Similar to what’s put into a conference report, the budget justification documents submitted by the Pentagon and approved by Congress isn’t legally binding. Only what’s put in the NDAA and Appropriations Act. Today’s process of Congressional approval is largely based on an atmosphere of “comity and trust.” Certain things are binding, like the General and Special Transfer Authority, which is given a limit of $4B and $2B in the FY2020 Appropriations Act (and explains the border wall reprogramming’s level at $3.8B).

I think the worst part of all this is that Congress rightfully has the power of the purse, but it can only exercise that power by pre-specifying everything it wants into law. The state of “comity and trust” allows the Congress to actively manage the executive branch and make de facto administrative decisions using prior approvals and other means. Congress members have gotten used to that kind of control, which suits their interests.

It’s an interesting concept that Congress largely controls the executive branch through the budget process. Congress also has to power to promote flag officers and approve presidential appointments. But it seems like Congress basically wants the power to administer the executive branch without specifying the requirements into law. In one sense, that sounds like the righteous move from the perspective of a republic of elected officials. But the founding fathers created three separate branches, and the president is also elected.
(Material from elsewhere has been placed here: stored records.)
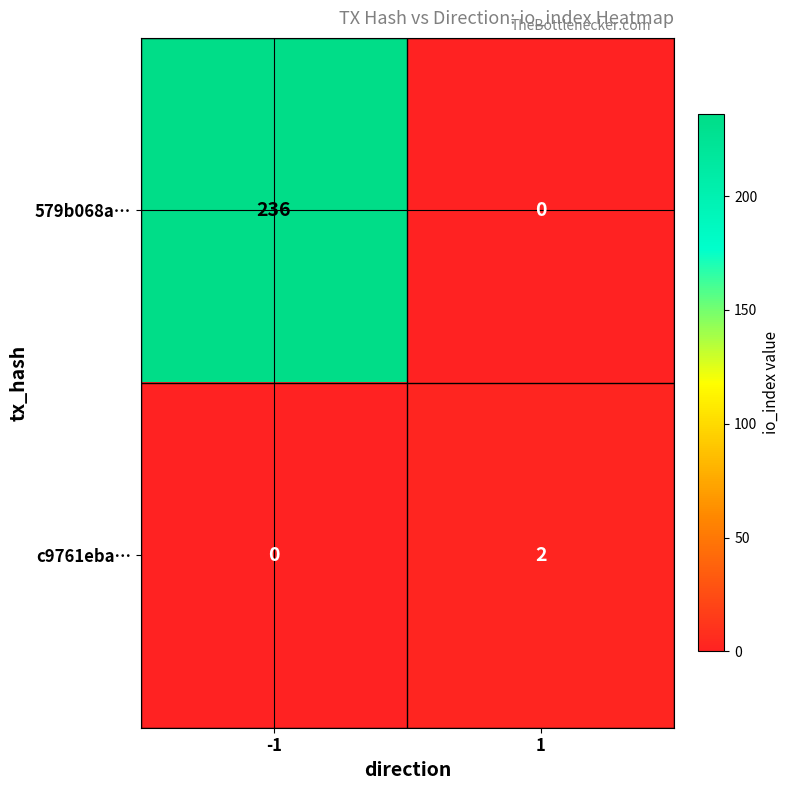

Reading left to right, what are all the values shown in this chart?

579b068a…: -1=236	1=0
c9761eba…: -1=0	1=2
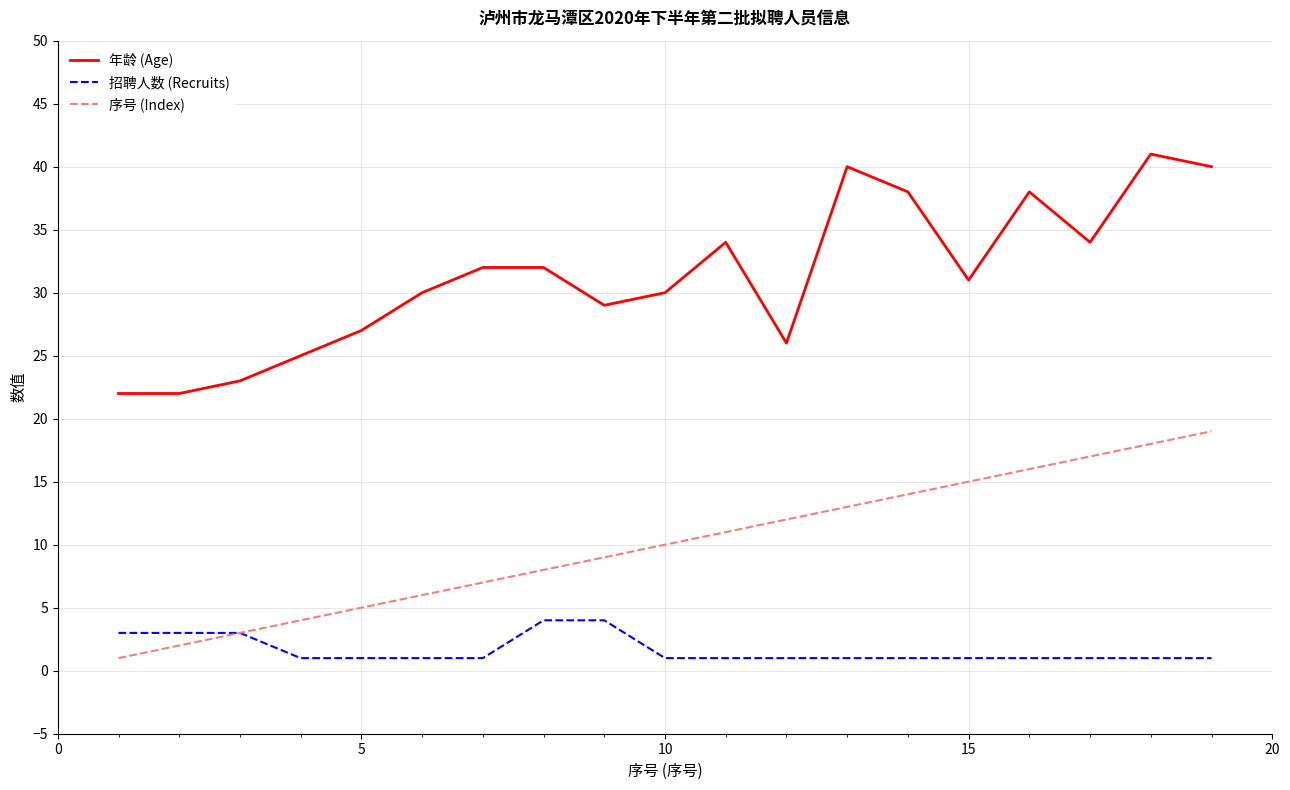

Which series has the largest total across all categories?

年龄 (Age)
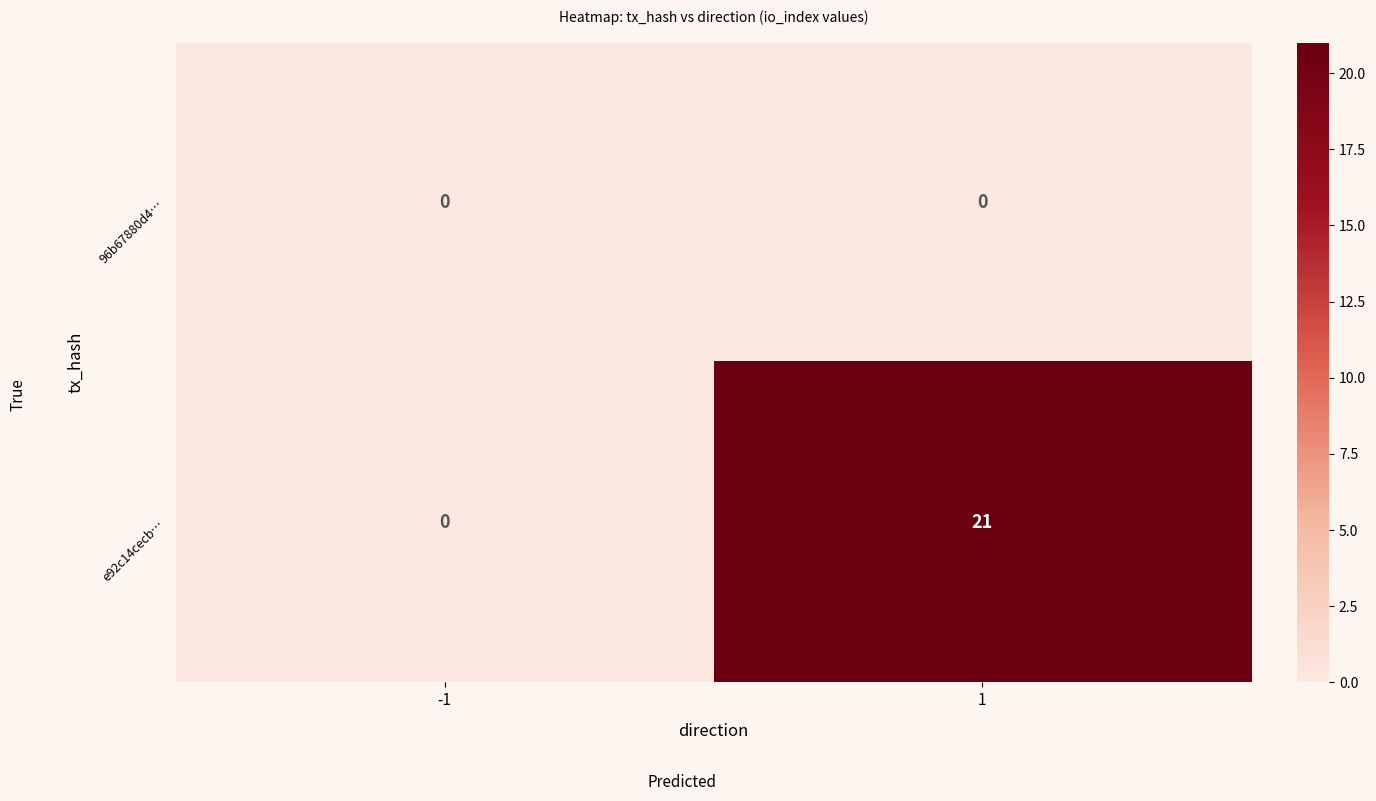

Reading left to right, extract all data points from this chart.

96b67880d4…: -1=0	1=0
e92c14cecb…: -1=0	1=21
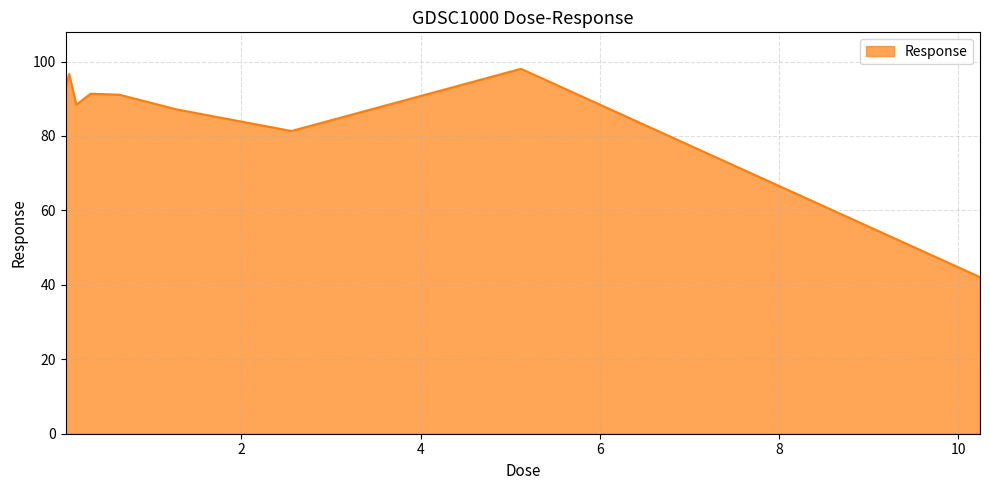

What is the difference between the maximum and minimum values?

56.0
What’s the purpose of the president if Congress administers his departments without going through the legislative process to write it into law?

The budget process should be viewed as a process to arrive at a binding contract between the Congress and the Executive. Because the operations of the federal government are extremely complex, it is nearly impossible to write a contract specifying exactly what should be done over the following years. The budget contract is a poor mechanism for (1) making sure the principal (Congress) gets what it wants; and (2) making sure the agent (the president) is able to get things done efficiently.
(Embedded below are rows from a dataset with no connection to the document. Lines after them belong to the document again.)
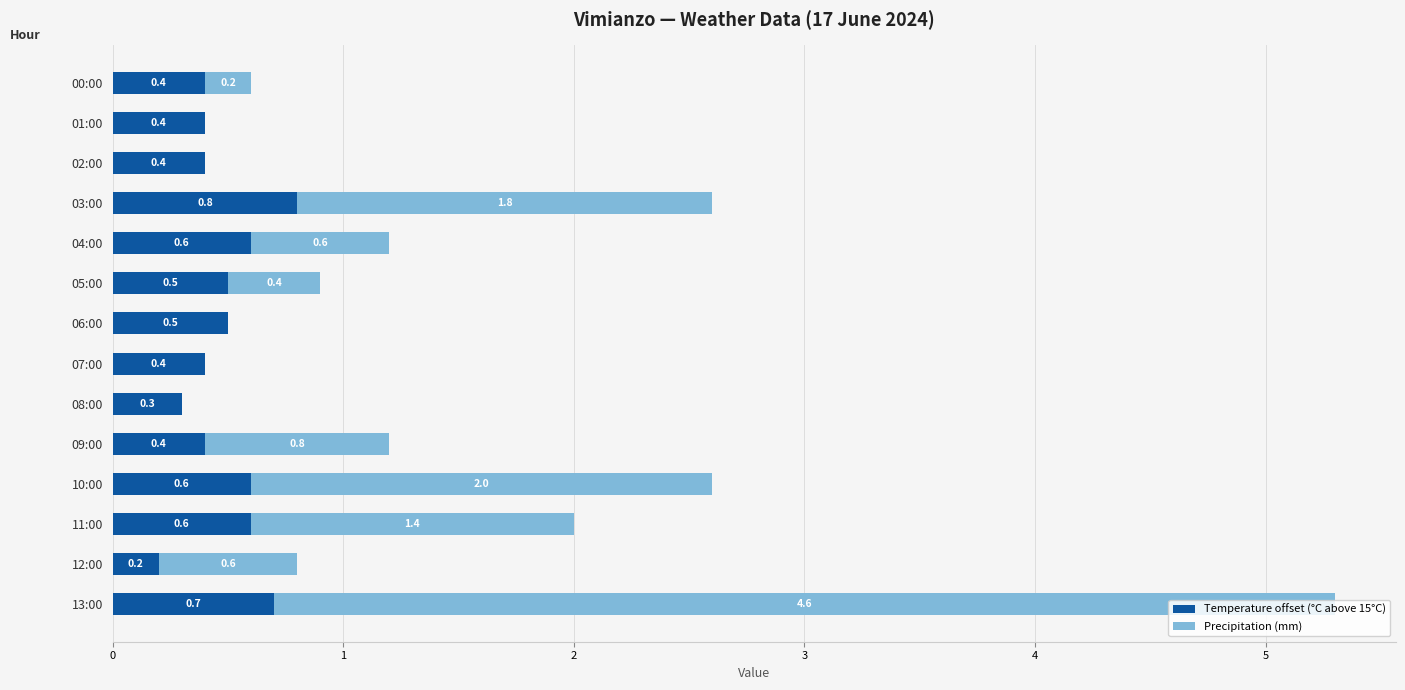

The value of Temperature offset (°C above 15°C) at 09:00 is 0.2. True or false?

False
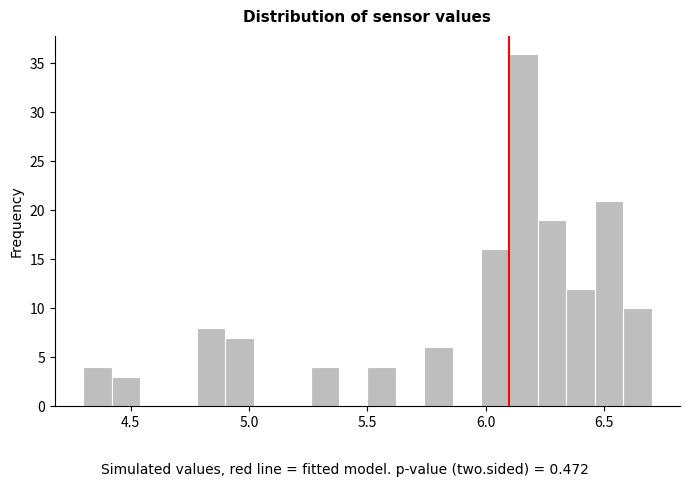

Read against the x-axis, roughly where is the centre of the tallest bar?

6.15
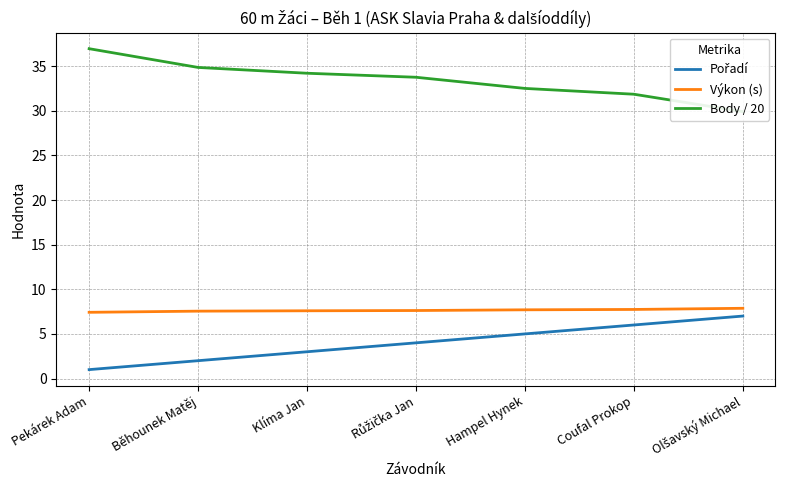

What is the average value of the Pořadí series?

4.0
If Congress can’t get executive branch leaders to basically swear allegiance to the existing processes of prior approval, then I suspect it will take even stronger control by specifying everything even more rigorously. That pushes in the exact opposite of the direction the Department of Defense was moving. The Space Force, for example, requested greater budget flexibility in order to perform portfolio management. The Senate Armed Services Committee agreed with the principle of expanding mission-based budgeting. But it’s the Appropriations committees which see the greatest threat from the reprogramming issue. The HAC-D wrote:

The Committee finds that one effect of this consolidation would be the increased ability of the Department of Defense to realign funding among different activities without seeking prior congressional approval. The granting of additional budget flexibility to the Department is based on the presumption that a state of trust and comity exists between the legislative and executive branches regarding the proper use of appropriated funds. This presumption presently is false.
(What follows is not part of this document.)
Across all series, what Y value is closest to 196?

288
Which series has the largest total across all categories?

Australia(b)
The border wall is a rogue issue unrelated to the real business of the Department of Defense. It is unfortunate that these hard questions leading to schisms are happening due to Trump’s political issue.

2 Comments

  1. I did not realize that the reprogramming thresholds were not statutory. Diverting funds – in the bililons – should require Congressional approval. And you’re right, the timing sucks in that there seems to be movement behind the idea of giving the DoD more freedom with moving money like true portfolio management (Space Force request, 809 Panel, Gen Bunch calling for it,…).

    • Yeah, everyone talks about portfolio management but its hard to actually do it without some funding flexibility. While the DoD should have increased flexibility to move funds without prior approval, there should be consistent communication and Congress should be in a position to disapprove movements before it gets obligated (for example, the border wall).